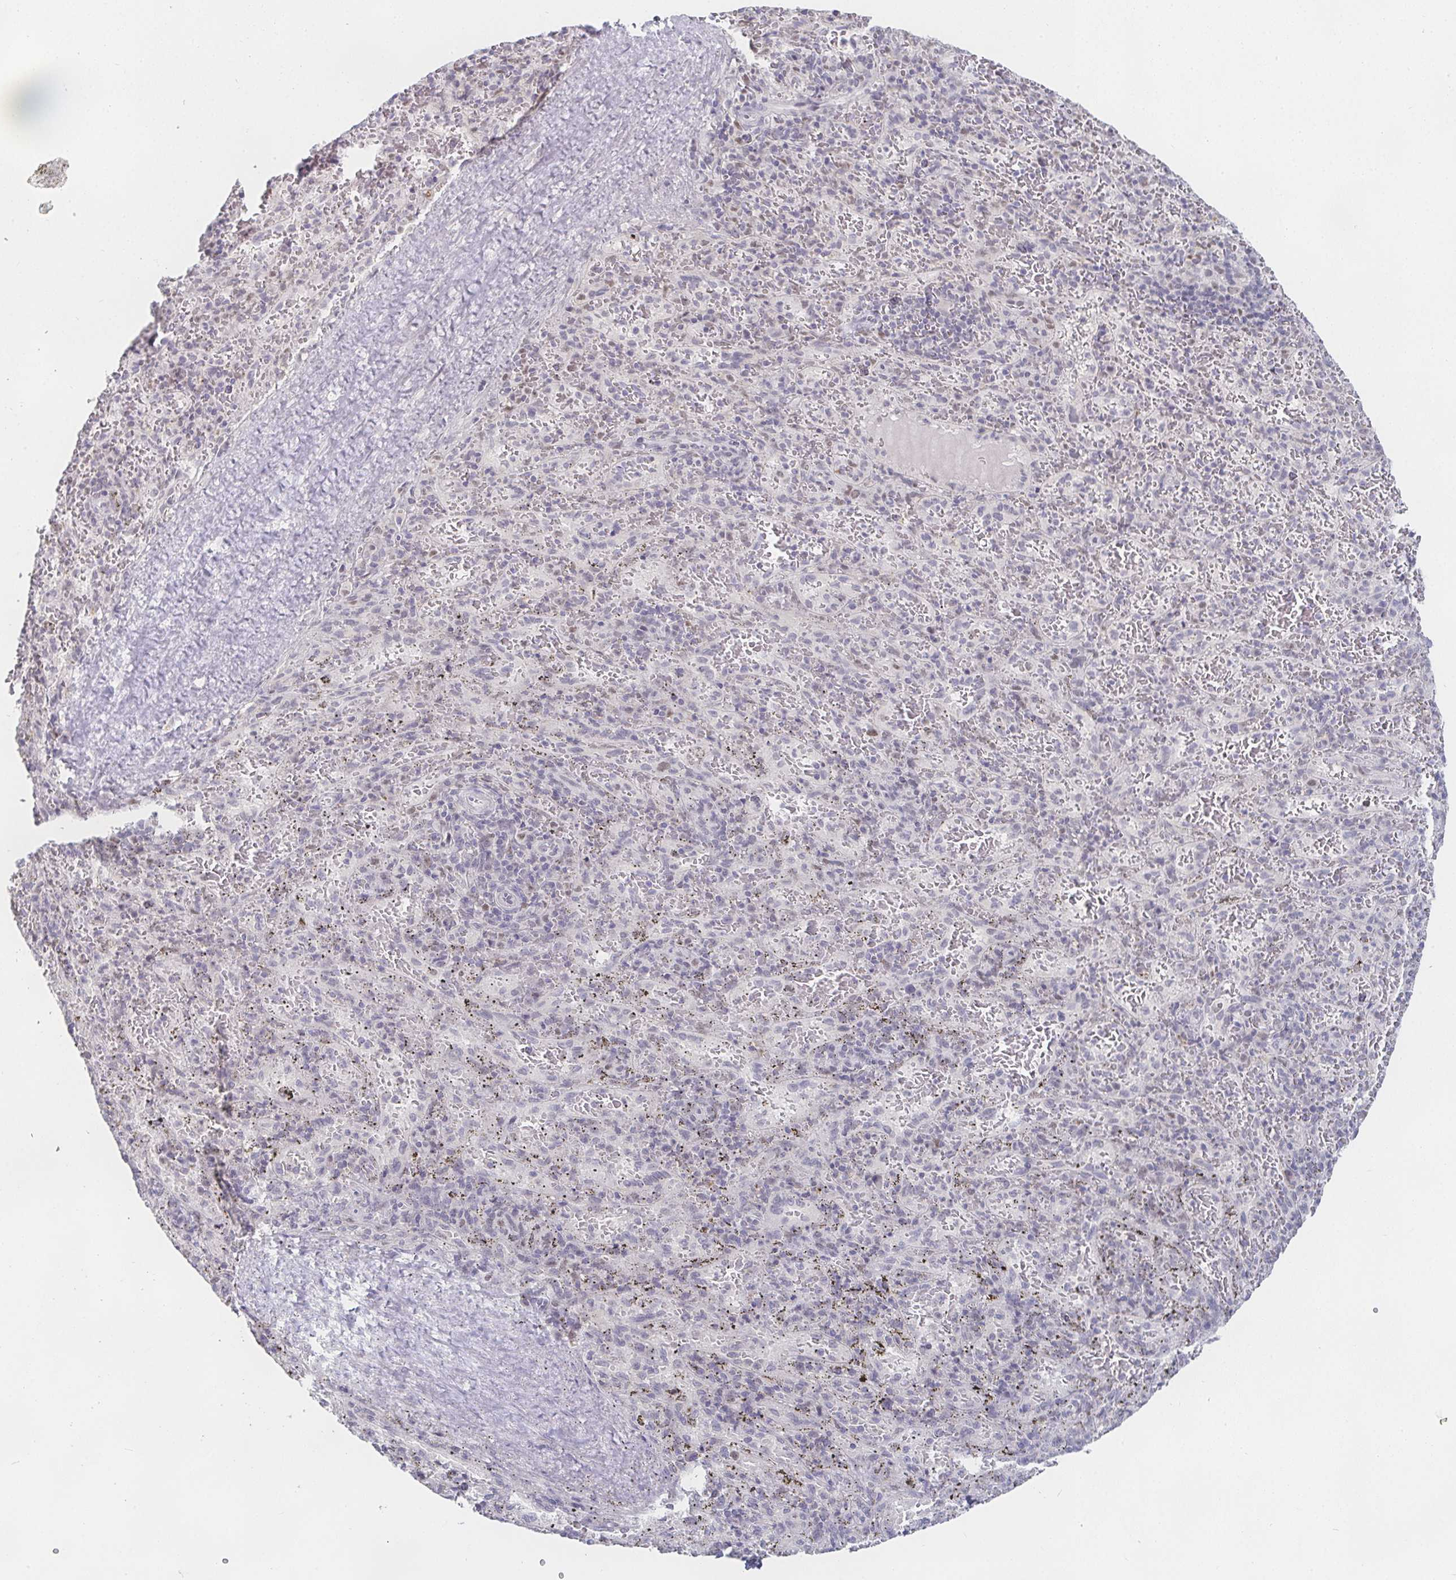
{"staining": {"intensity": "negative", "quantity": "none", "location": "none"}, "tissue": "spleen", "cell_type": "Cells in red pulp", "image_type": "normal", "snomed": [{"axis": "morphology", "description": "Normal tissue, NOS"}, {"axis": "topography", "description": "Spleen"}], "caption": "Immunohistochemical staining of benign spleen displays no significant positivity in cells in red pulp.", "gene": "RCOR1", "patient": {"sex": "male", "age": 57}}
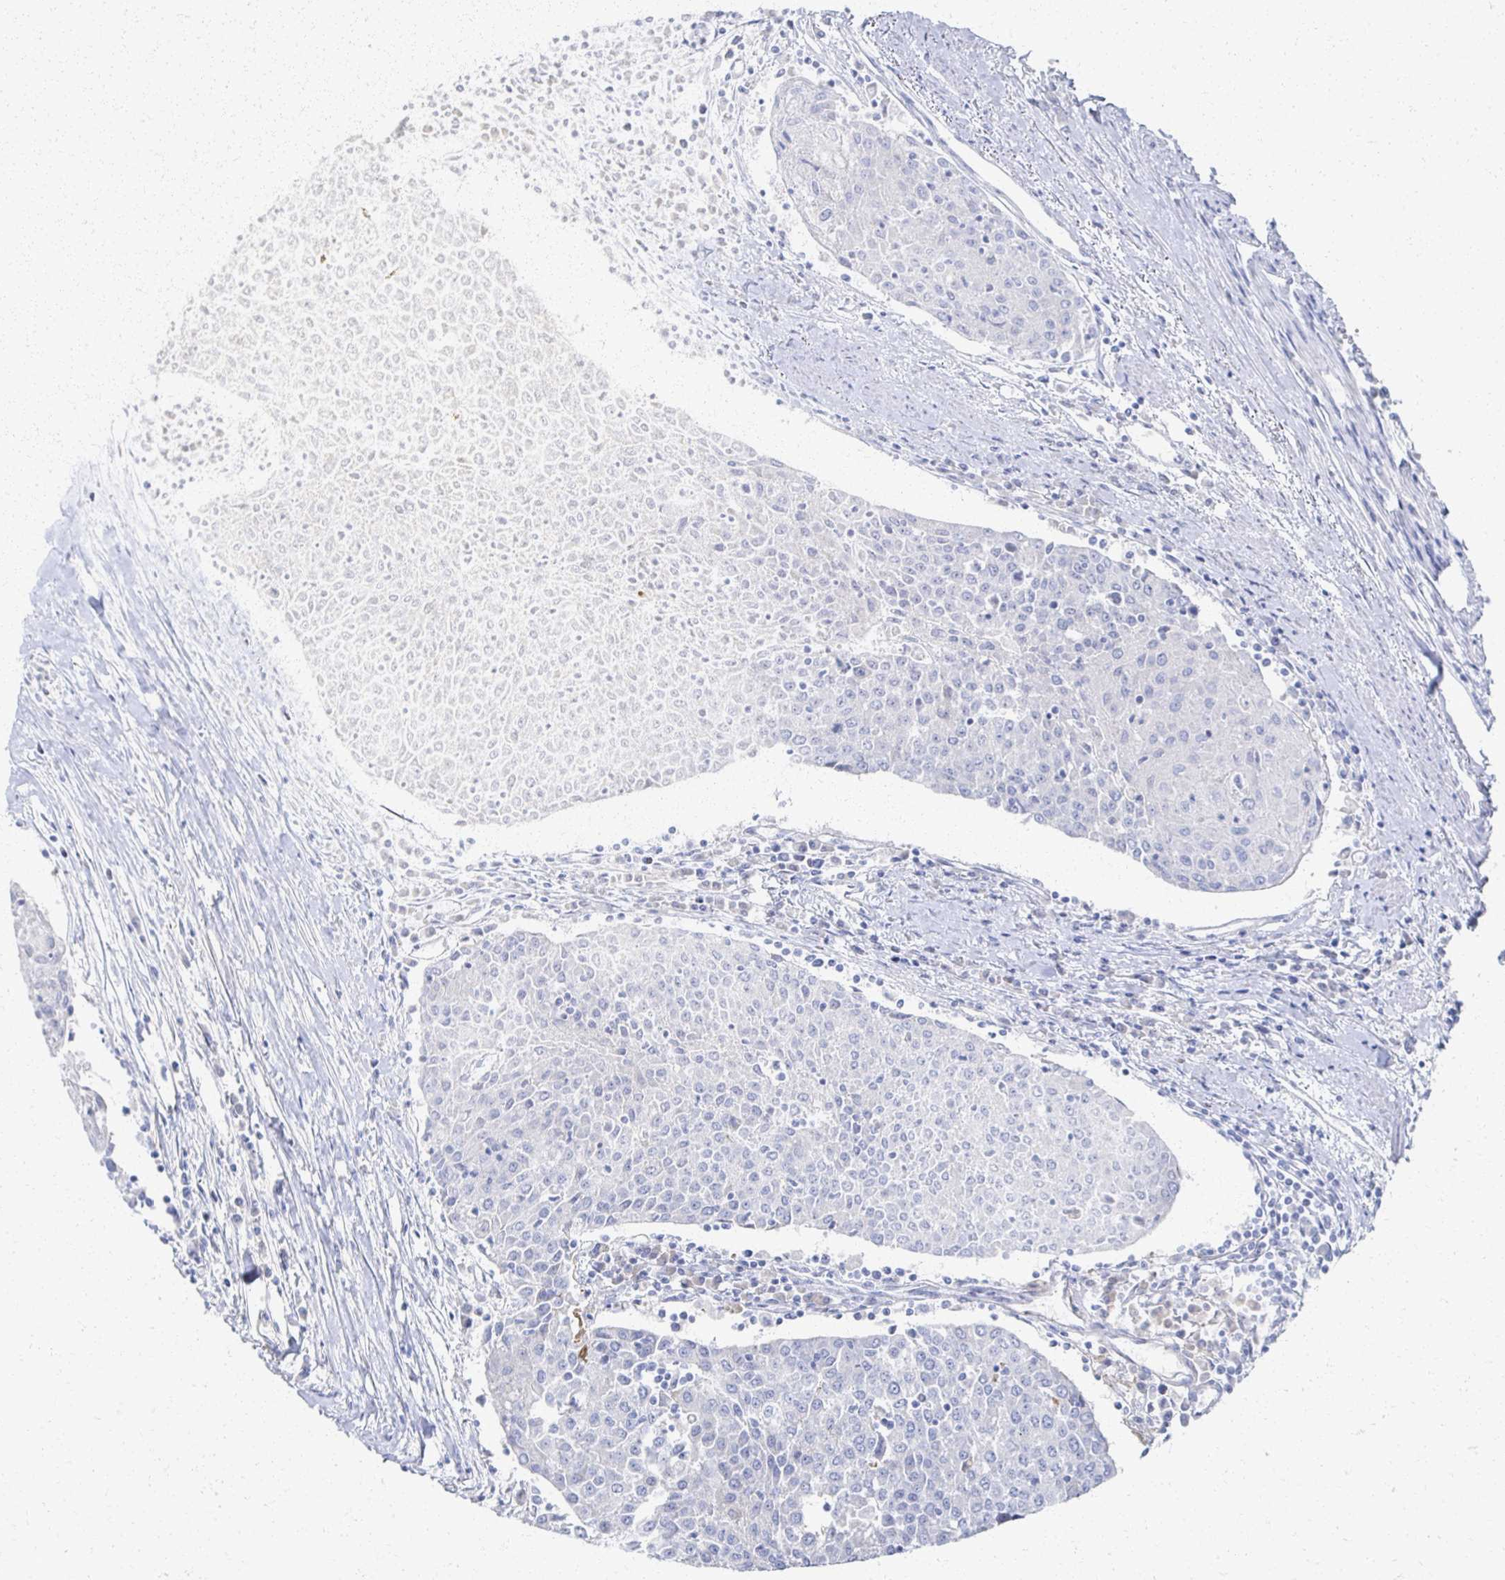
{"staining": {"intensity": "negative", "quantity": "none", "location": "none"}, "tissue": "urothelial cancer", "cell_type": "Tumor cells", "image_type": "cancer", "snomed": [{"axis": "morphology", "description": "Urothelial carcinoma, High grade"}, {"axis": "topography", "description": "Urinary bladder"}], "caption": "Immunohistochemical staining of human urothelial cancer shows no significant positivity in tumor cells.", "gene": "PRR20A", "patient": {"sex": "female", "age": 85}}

====

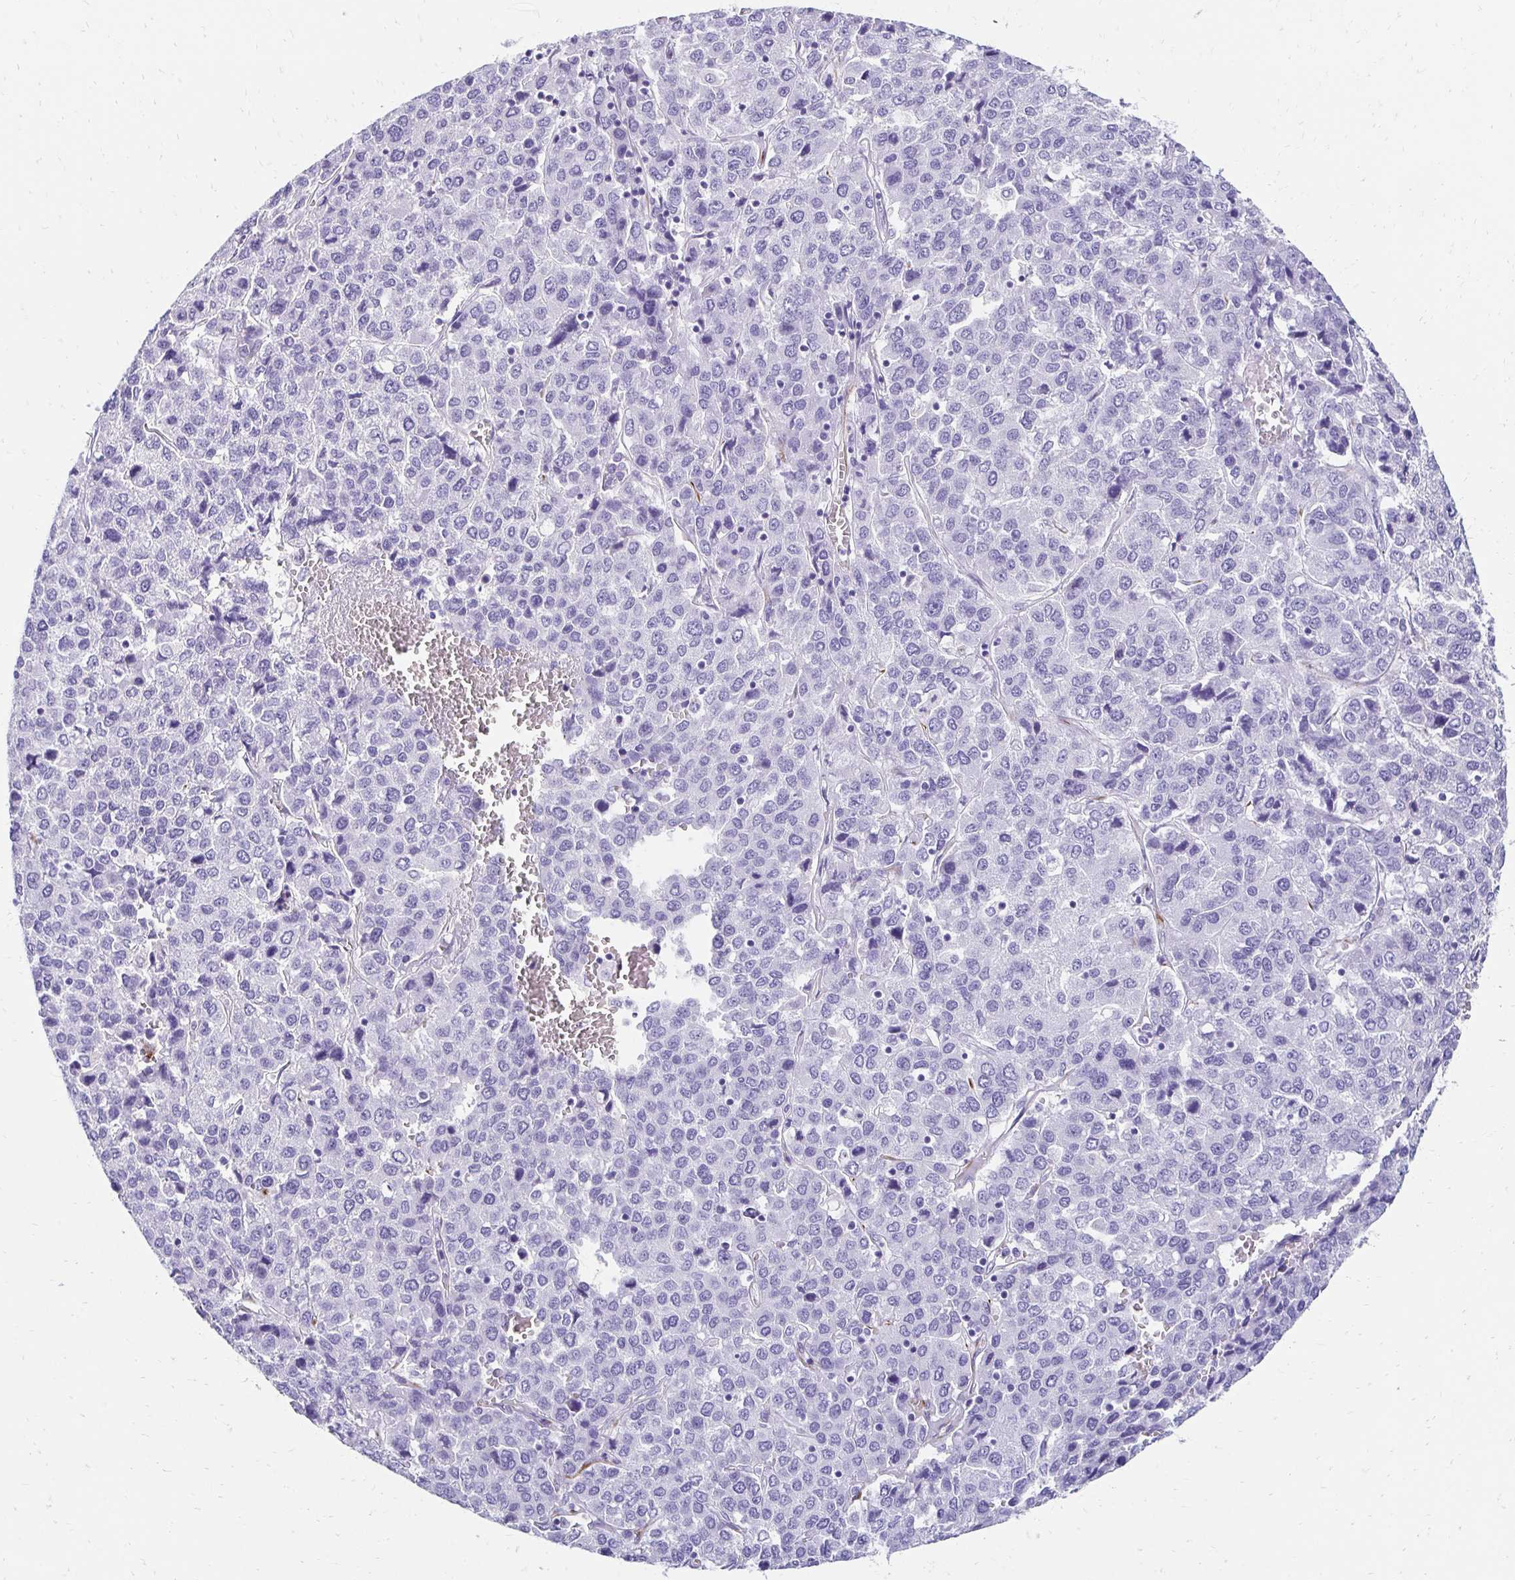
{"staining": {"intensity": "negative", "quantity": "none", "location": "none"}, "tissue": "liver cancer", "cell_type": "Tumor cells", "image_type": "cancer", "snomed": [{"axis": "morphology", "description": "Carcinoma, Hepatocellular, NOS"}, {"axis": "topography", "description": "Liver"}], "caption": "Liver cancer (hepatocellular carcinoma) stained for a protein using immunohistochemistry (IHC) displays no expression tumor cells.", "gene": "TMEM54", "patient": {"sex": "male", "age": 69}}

====

Which lines above include "Tumor"? Show each of them by copying it.

{"staining": {"intensity": "negative", "quantity": "none", "location": "none"}, "tissue": "urothelial cancer", "cell_type": "Tumor cells", "image_type": "cancer", "snomed": [{"axis": "morphology", "description": "Urothelial carcinoma, High grade"}, {"axis": "topography", "description": "Urinary bladder"}], "caption": "Immunohistochemical staining of human urothelial cancer shows no significant positivity in tumor cells.", "gene": "PRR20A", "patient": {"sex": "female", "age": 85}}
{"staining": {"intensity": "negative", "quantity": "none", "location": "none"}, "tissue": "liver cancer", "cell_type": "Tumor cells", "image_type": "cancer", "snomed": [{"axis": "morphology", "description": "Carcinoma, Hepatocellular, NOS"}, {"axis": "topography", "description": "Liver"}], "caption": "Liver cancer (hepatocellular carcinoma) stained for a protein using immunohistochemistry (IHC) displays no expression tumor cells.", "gene": "TMEM54", "patient": {"sex": "male", "age": 69}}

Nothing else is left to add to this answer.